» **PAGE EXCERPT**:
────
I am happy to be home, but to be honest, I miss England. I miss not being around all my friends who are coupled off and buying their houses, I miss my non-preggo friends who I could go and party with or have a drink. I miss the freedom I felt in England, nobody knew me, so it was easy to just be free. Here, I am reminded everyday of what I don’t have. I am in no rush to get married or have babies, but I wish I had that normal person who is at the airport waiting for me with flowers. I want to have the guy who I can text about good and bad stuff thats going on. I have friends who I can text or call whenever I need support, but I don’t want a friend who is supportive, I need someone who will love me for me and support me.
New Years Eve is coming up and all my close friends are going out with their significant other, I can’t go with the- this fifth wheel look doesn’t wear well. I have never felt so alone and lost before. I hear people say, “it will happen” or “you’ll find your Mr Right” but when exactly will that happen? When will I get my happy ending?
────
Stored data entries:

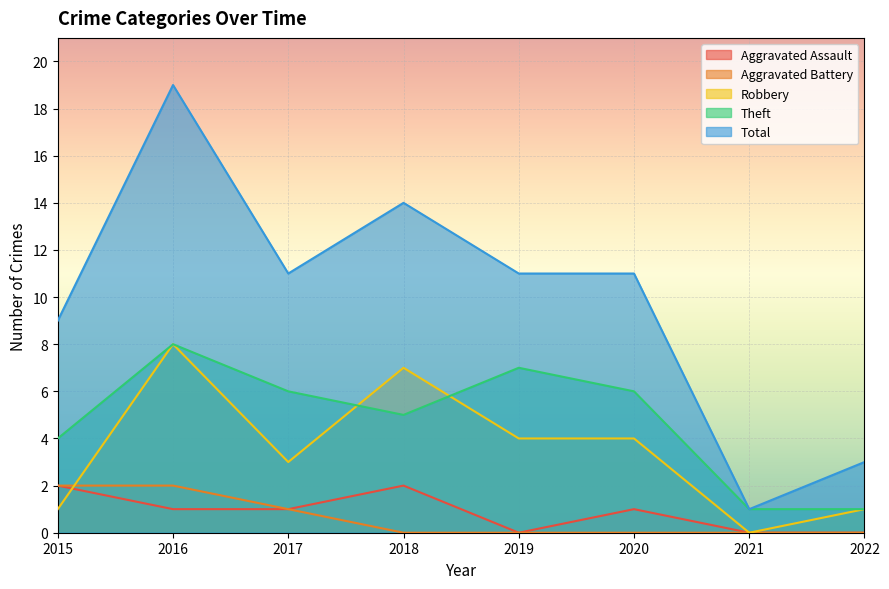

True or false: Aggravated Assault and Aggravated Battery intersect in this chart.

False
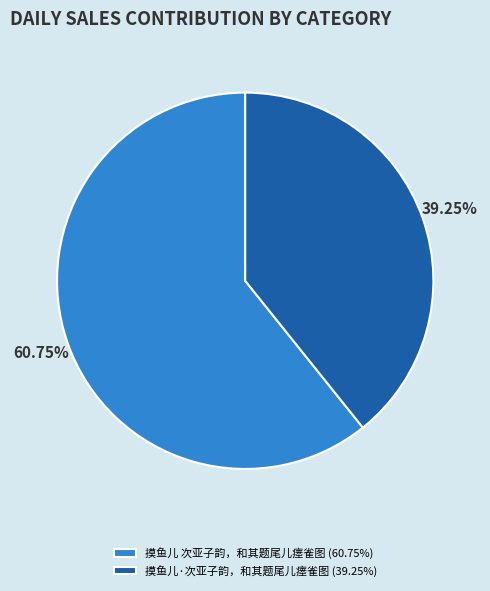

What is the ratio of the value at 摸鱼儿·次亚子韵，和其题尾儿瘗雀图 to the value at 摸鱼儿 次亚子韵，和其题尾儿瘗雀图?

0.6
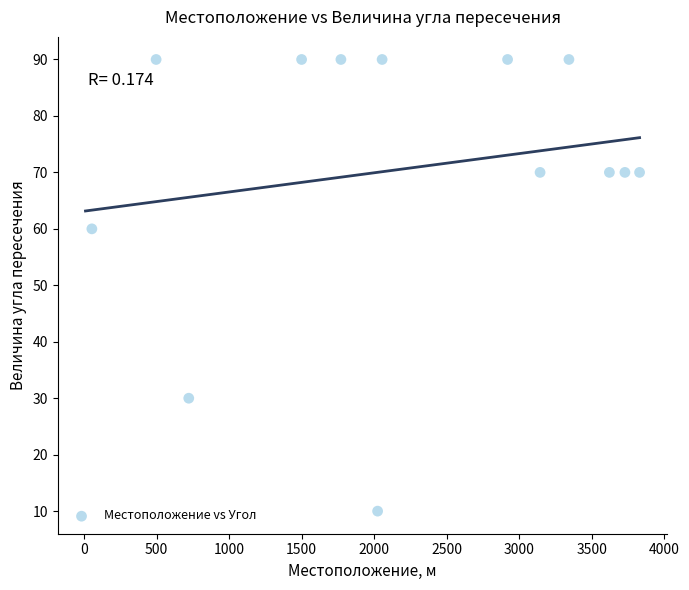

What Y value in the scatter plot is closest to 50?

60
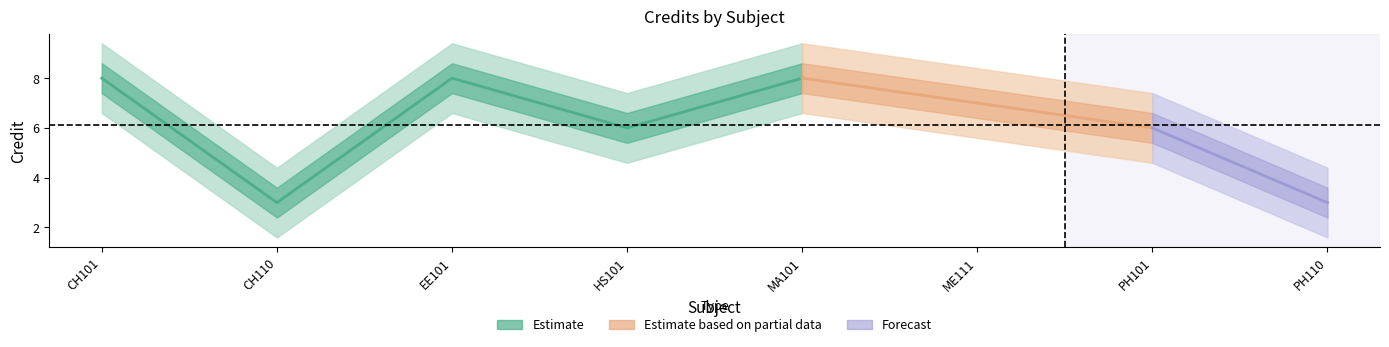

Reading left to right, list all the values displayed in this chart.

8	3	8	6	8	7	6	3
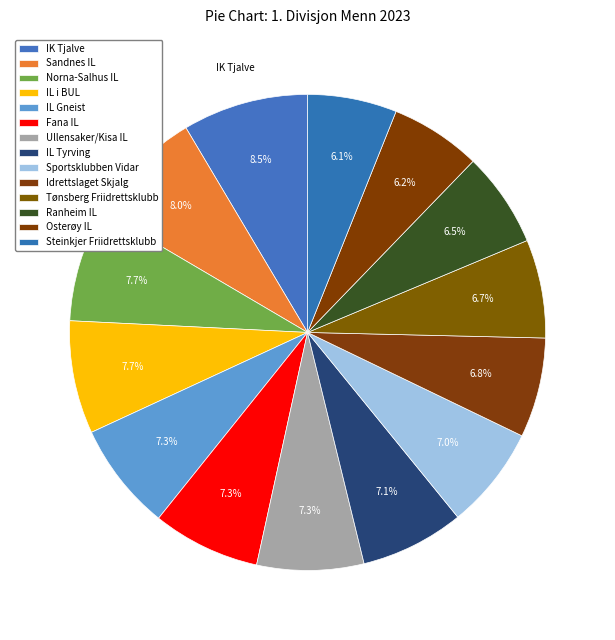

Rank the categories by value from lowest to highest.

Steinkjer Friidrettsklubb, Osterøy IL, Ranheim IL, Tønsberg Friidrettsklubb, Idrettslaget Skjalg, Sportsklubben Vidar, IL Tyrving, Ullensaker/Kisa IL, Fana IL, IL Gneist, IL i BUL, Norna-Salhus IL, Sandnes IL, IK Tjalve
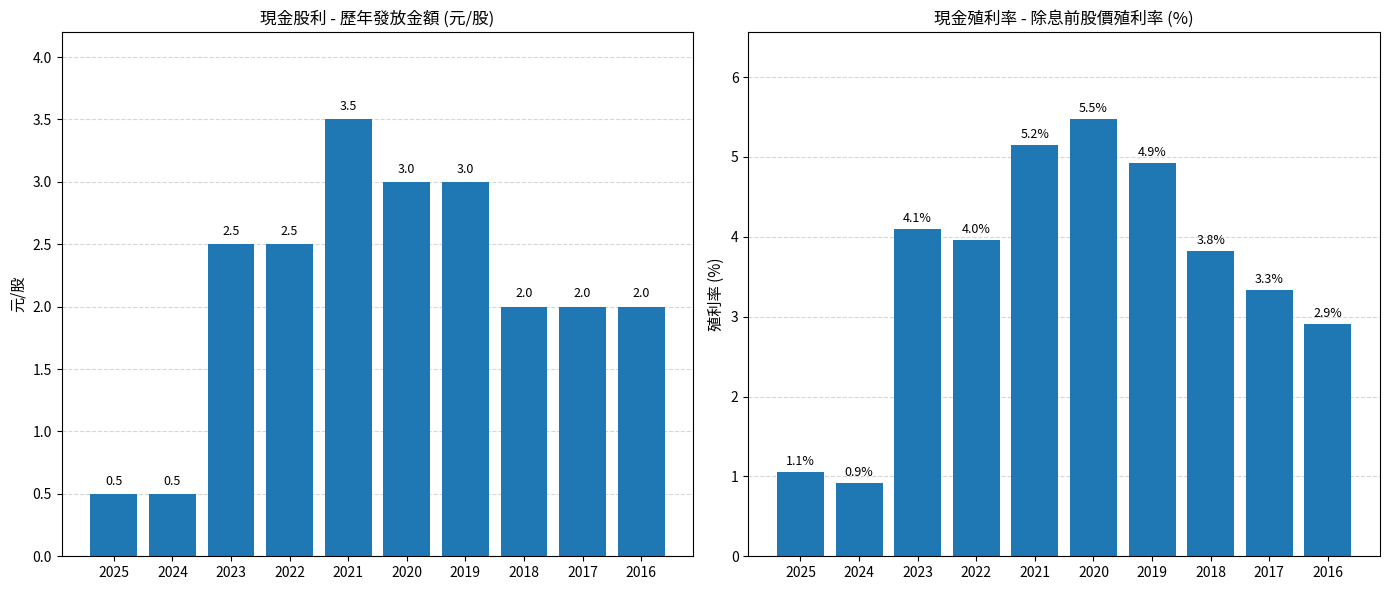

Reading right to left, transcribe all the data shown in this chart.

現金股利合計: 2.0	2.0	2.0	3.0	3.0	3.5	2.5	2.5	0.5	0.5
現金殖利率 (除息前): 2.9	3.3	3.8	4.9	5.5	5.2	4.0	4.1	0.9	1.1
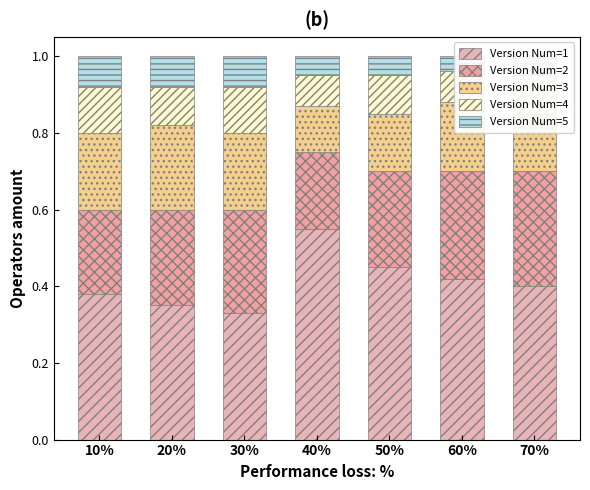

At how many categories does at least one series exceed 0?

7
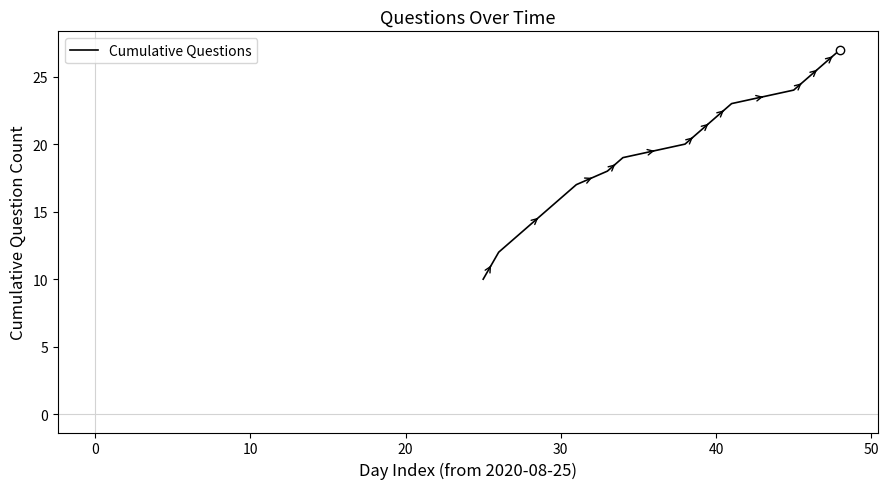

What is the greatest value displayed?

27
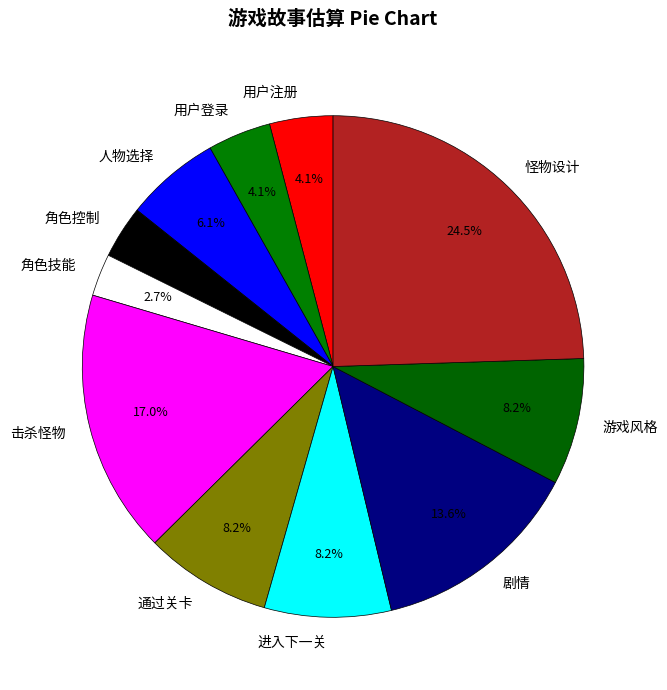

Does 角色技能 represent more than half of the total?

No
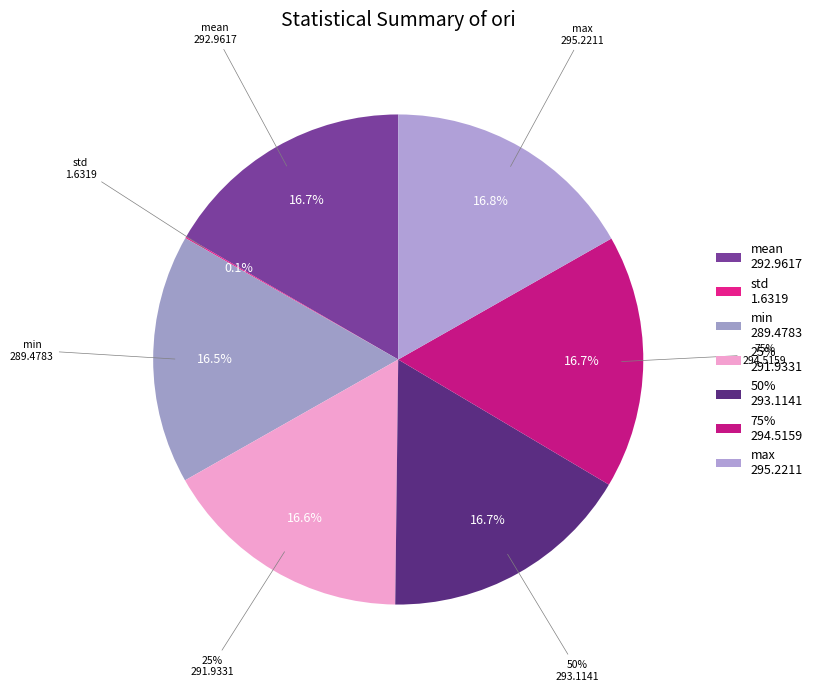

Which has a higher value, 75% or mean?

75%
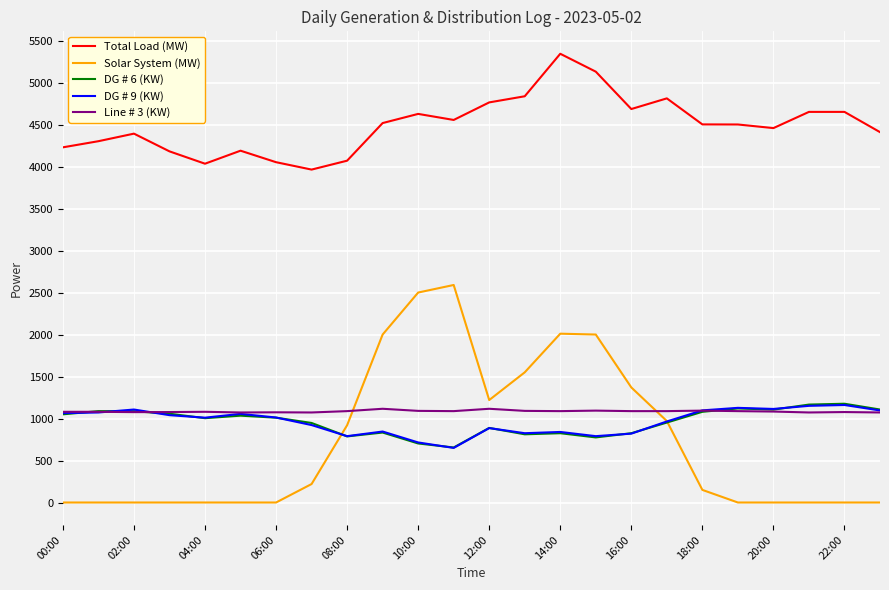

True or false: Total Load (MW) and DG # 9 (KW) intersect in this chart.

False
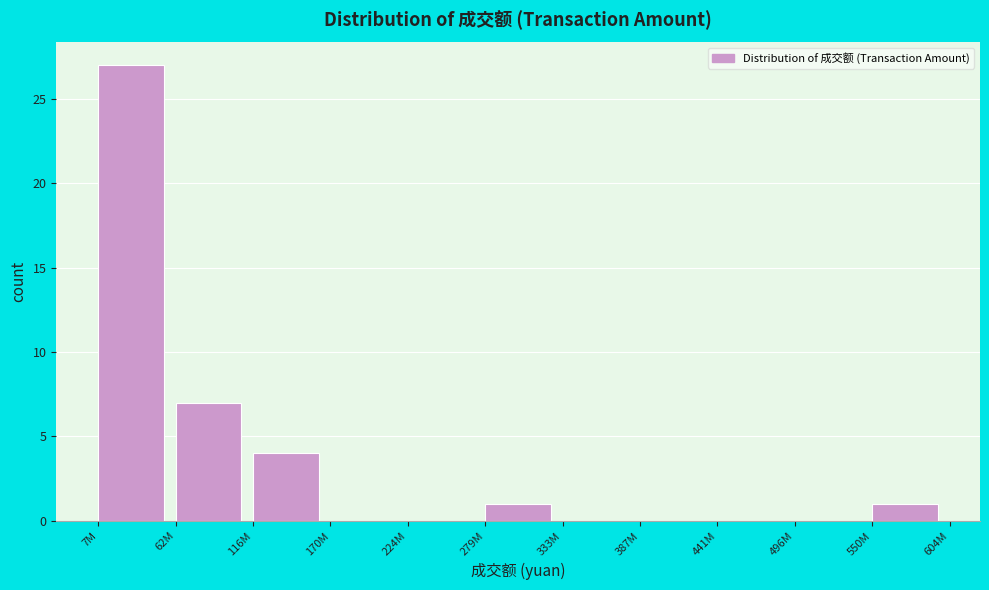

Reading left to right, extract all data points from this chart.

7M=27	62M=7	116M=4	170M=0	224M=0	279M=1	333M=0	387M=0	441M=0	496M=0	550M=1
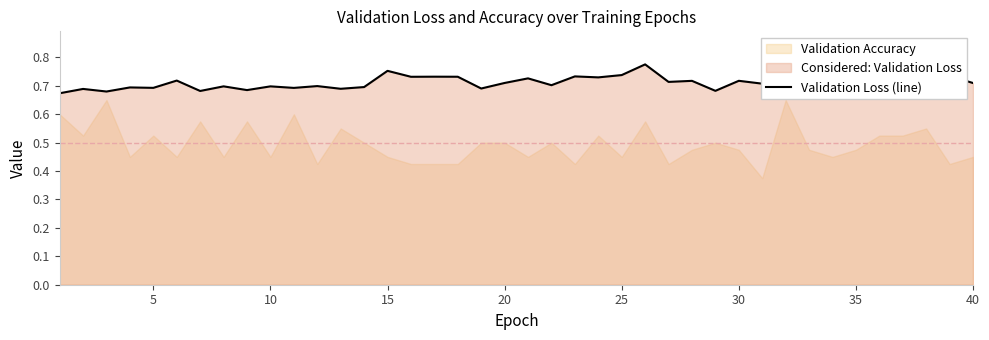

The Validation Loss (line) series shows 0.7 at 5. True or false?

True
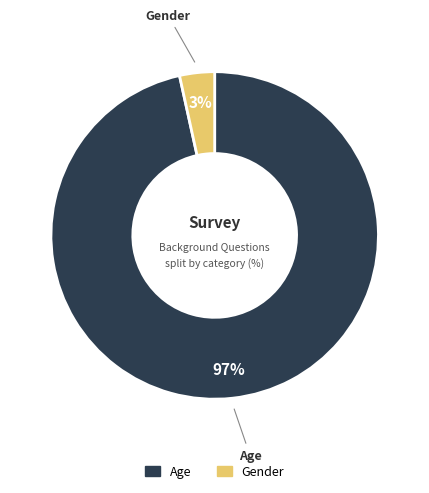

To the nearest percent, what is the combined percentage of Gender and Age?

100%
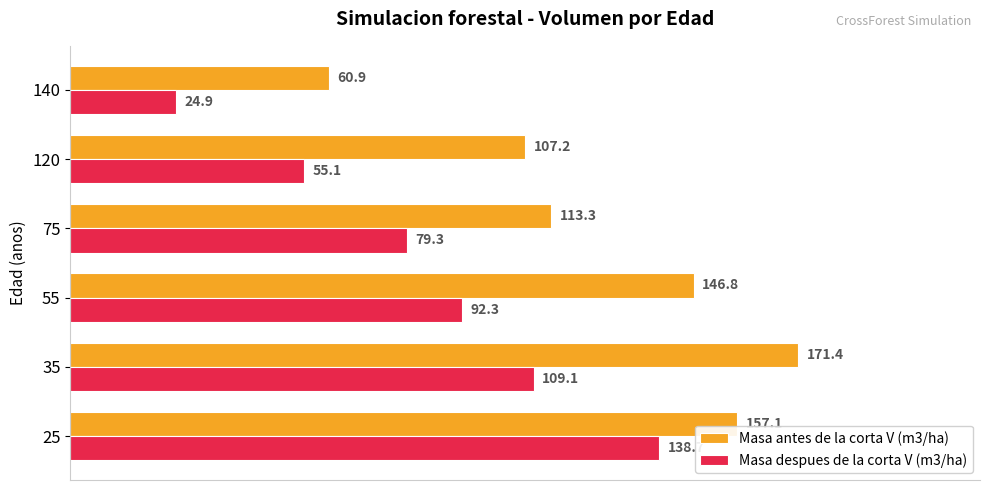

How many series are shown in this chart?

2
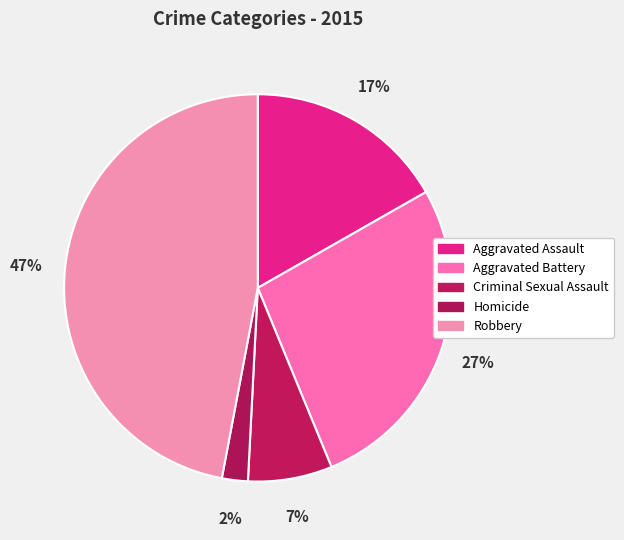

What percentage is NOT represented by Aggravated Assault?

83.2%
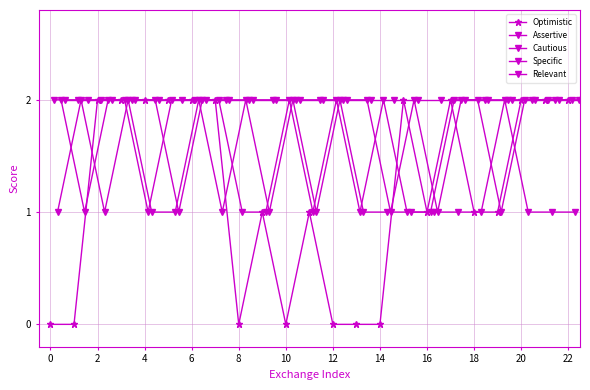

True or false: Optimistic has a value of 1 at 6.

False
────
» **EXERCISE INSTRUCTIONS**:
**a.** In the entries, starting at the line containing "Which has a higher value, 75% or mean?" and ending at the last entry, swap every "chart" for "graph" and leave everything else unchanged. Give back only those lines, without the pictures.
**b.** Carry on the text about missing England and facing New Year's Eve alone from the point where it stops.
The text and the entries are unrelated to each other.

» **RESULTS BY TASK**:
**a.**
Which has a higher value, 75% or mean?

75%

True or false: Total Load (MW) and DG # 9 (KW) intersect in this graph.

False

Reading left to right, extract all data points from this graph.

7M=27	62M=7	116M=4	170M=0	224M=0	279M=1	333M=0	387M=0	441M=0	496M=0	550M=1

The Validation Loss (line) series shows 0.7 at 5. True or false?

True

To the nearest percent, what is the combined percentage of Gender and Age?

100%

How many series are shown in this graph?

2

What percentage is NOT represented by Aggravated Assault?

83.2%

True or false: Optimistic has a value of 1 at 6.

False

**b.**
Did I do something in a past life that I am now being punished for? For some of my friends, its so easy to find the right guy, am I too picky? I dont want to go down another path with another “Raul” I don’t even want to go down that road with anyone who has the same mannerisms as Raul. These people who I have been meeting, they are just so socially awkward, I can’t even have a decent convo with them before they start annoying me and I tune out….
Anyway, I will continue to focus on me and avoid the signs that the opposite sex shows that I don’t want… in the mean time God bless and stay safe!